• _Work required_
Word for word, restate all of the data shown below.

*** Begin section ***

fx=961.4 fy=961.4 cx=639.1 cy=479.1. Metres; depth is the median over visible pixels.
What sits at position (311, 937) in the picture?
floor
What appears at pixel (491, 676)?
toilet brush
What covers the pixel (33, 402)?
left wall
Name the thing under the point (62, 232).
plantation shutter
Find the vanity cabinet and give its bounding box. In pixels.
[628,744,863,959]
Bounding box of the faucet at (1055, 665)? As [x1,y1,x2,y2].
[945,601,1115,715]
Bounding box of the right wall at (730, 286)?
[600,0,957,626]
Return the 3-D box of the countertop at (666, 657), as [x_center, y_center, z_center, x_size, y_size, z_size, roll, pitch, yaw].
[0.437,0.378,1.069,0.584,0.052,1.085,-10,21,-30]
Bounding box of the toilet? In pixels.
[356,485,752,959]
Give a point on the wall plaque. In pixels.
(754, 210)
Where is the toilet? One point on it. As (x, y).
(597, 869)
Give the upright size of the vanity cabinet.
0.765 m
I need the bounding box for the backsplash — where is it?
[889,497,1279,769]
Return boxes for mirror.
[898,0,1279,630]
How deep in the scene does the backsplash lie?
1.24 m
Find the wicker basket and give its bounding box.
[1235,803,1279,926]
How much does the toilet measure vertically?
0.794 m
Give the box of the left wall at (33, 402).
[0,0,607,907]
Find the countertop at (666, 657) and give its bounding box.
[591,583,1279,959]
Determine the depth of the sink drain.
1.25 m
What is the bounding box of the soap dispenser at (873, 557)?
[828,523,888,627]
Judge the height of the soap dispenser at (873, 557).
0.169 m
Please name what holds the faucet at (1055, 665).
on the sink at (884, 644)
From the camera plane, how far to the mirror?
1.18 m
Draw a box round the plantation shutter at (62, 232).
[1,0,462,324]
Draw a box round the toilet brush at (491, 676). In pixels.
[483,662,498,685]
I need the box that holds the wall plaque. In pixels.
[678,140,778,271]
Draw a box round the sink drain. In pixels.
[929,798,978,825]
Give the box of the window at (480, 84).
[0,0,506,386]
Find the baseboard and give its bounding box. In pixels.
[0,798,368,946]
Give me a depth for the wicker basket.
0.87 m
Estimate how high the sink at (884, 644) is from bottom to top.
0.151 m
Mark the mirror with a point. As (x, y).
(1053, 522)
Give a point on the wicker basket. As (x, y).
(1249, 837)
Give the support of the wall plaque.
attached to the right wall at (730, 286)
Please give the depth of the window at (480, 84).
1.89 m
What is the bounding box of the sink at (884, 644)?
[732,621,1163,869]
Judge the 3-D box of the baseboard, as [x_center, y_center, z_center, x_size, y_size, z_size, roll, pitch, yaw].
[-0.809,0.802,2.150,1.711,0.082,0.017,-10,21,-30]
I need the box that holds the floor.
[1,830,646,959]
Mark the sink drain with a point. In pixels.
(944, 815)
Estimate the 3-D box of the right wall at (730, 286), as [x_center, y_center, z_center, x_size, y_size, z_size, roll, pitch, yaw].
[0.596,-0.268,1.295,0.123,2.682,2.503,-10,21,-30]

*** End section ***

• _Result of the task_
fx=961.4 fy=961.4 cx=639.1 cy=479.1. Metres; depth is the median over visible pixels.
What sits at position (311, 937) in the picture?
floor
What appears at pixel (491, 676)?
toilet brush
What covers the pixel (33, 402)?
left wall
Name the thing under the point (62, 232).
plantation shutter
Find the vanity cabinet and give its bounding box. In pixels.
[628,744,863,959]
Bounding box of the faucet at (1055, 665)? As [x1,y1,x2,y2].
[945,601,1115,715]
Bounding box of the right wall at (730, 286)?
[600,0,957,626]
Return the 3-D box of the countertop at (666, 657), as [x_center, y_center, z_center, x_size, y_size, z_size, roll, pitch, yaw].
[0.437,0.378,1.069,0.584,0.052,1.085,-10,21,-30]
Bounding box of the toilet? In pixels.
[356,485,752,959]
Give a point on the wall plaque. In pixels.
(754, 210)
Where is the toilet? One point on it. As (x, y).
(597, 869)
Give the upright size of the vanity cabinet.
0.765 m
I need the bounding box for the backsplash — where is it?
[889,497,1279,769]
Return boxes for mirror.
[898,0,1279,630]
How deep in the scene does the backsplash lie?
1.24 m
Find the wicker basket and give its bounding box.
[1235,803,1279,926]
How much does the toilet measure vertically?
0.794 m
Give the box of the left wall at (33, 402).
[0,0,607,907]
Find the countertop at (666, 657) and give its bounding box.
[591,583,1279,959]
Determine the depth of the sink drain.
1.25 m
What is the bounding box of the soap dispenser at (873, 557)?
[828,523,888,627]
Judge the height of the soap dispenser at (873, 557).
0.169 m
Please name what holds the faucet at (1055, 665).
on the sink at (884, 644)
From the camera plane, how far to the mirror?
1.18 m
Draw a box round the plantation shutter at (62, 232).
[1,0,462,324]
Draw a box round the toilet brush at (491, 676). In pixels.
[483,662,498,685]
I need the box that holds the wall plaque. In pixels.
[678,140,778,271]
Draw a box round the sink drain. In pixels.
[929,798,978,825]
Give the box of the window at (480, 84).
[0,0,506,386]
Find the baseboard and give its bounding box. In pixels.
[0,798,368,946]
Give me a depth for the wicker basket.
0.87 m
Estimate how high the sink at (884, 644) is from bottom to top.
0.151 m
Mark the mirror with a point. As (x, y).
(1053, 522)
Give a point on the wicker basket. As (x, y).
(1249, 837)
Give the support of the wall plaque.
attached to the right wall at (730, 286)
Please give the depth of the window at (480, 84).
1.89 m
What is the bounding box of the sink at (884, 644)?
[732,621,1163,869]
Judge the 3-D box of the baseboard, as [x_center, y_center, z_center, x_size, y_size, z_size, roll, pitch, yaw].
[-0.809,0.802,2.150,1.711,0.082,0.017,-10,21,-30]
I need the box that holds the floor.
[1,830,646,959]
Mark the sink drain with a point. In pixels.
(944, 815)
Estimate the 3-D box of the right wall at (730, 286), as [x_center, y_center, z_center, x_size, y_size, z_size, roll, pitch, yaw].
[0.596,-0.268,1.295,0.123,2.682,2.503,-10,21,-30]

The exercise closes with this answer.